SWAN members mentioned that media often “out” sex workers by filming them without permission while sex workers are working or being arrested in the context of a police raid. Furthermore, in Hungary, media routinely visit the tolerance zones on the street and film the women creating an obstacle to those women who wish to work in one of the only legal ways available. Criticisms of this practice were rebuffed by media who maintained that the tolerance zones were public places giving them full permission to film.
Gabor suggested that legal recourse should be considered and that in the cases of media accompanying police raids, complaints should be lodged with police commissioners.

2. Sensationalism and Language Use
Sex work issues were generally covered in the crime sections. In Hungary the slur “kurva” or “whore” was used in a number of publications. In other countries “positive” yet somewhat diminishing terms are used such as “night butterfly” that in the end, often discredit sex workers’ seriousness or credibility as interlocutors. A dichotomy seemed to appear between very tragic narratives and almost farcical narratives.
The Hungarians complained that after years of trying to improved media coverage, they were still confronted with the fact that newspapers “will put two naked asses on the cover, rather than talk about the issues”. In Albania, coverage had improved and the term ‘sex worker’ was being used with increased frequency. Outside of crime coverage, sex workers were occasionally presented in “human interest” pieces where they were expected to give shocking, funny or tragic stories that were very intimate- as opposed to speaking to the issues. Since giving these stories was of little personal interest to sex workers in Czech, they now refuse to give interviews unless they are paid by journalists. Facilitators engaged the group in discussing the potential repercussions of such actions for media portrayal (increasingly sensationalistic, sources regarded as less trust-worthy) and on alternatives (setting limits within interviews).
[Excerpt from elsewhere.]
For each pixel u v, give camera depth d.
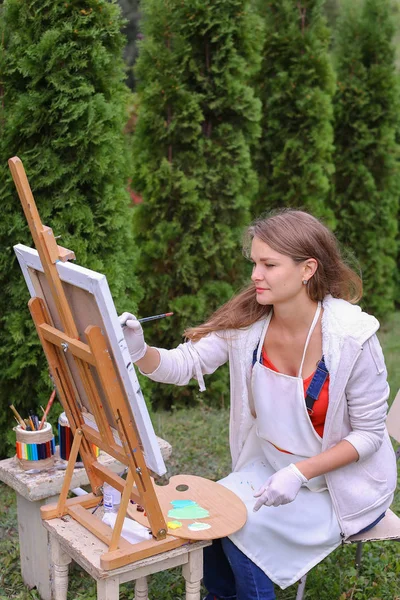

3. Minority Portrayal and Media Interest
Across the region, sex workers suffer from discriminatory portrayal. They are generally mentioned only in connection to crime and violence. Incidents of violence against sex workers are completely decontextualized from the law and policies that engender such violence and the context of systemic human rights abuses against sex workers. The result is that the narrative that emerges appears to blame sex workers for the violence against them. For example articles often read “She was killed because she was a sex worker,” as opposed to “She was killed by a perpetrator who hated sex workers.”
When sex work groups tried to address current issues, they faced fluctuating media interest. In the Czech Republic, one incident tied to political controversy attracted 60 journalists to a press conference while another, positive story, attracted only one.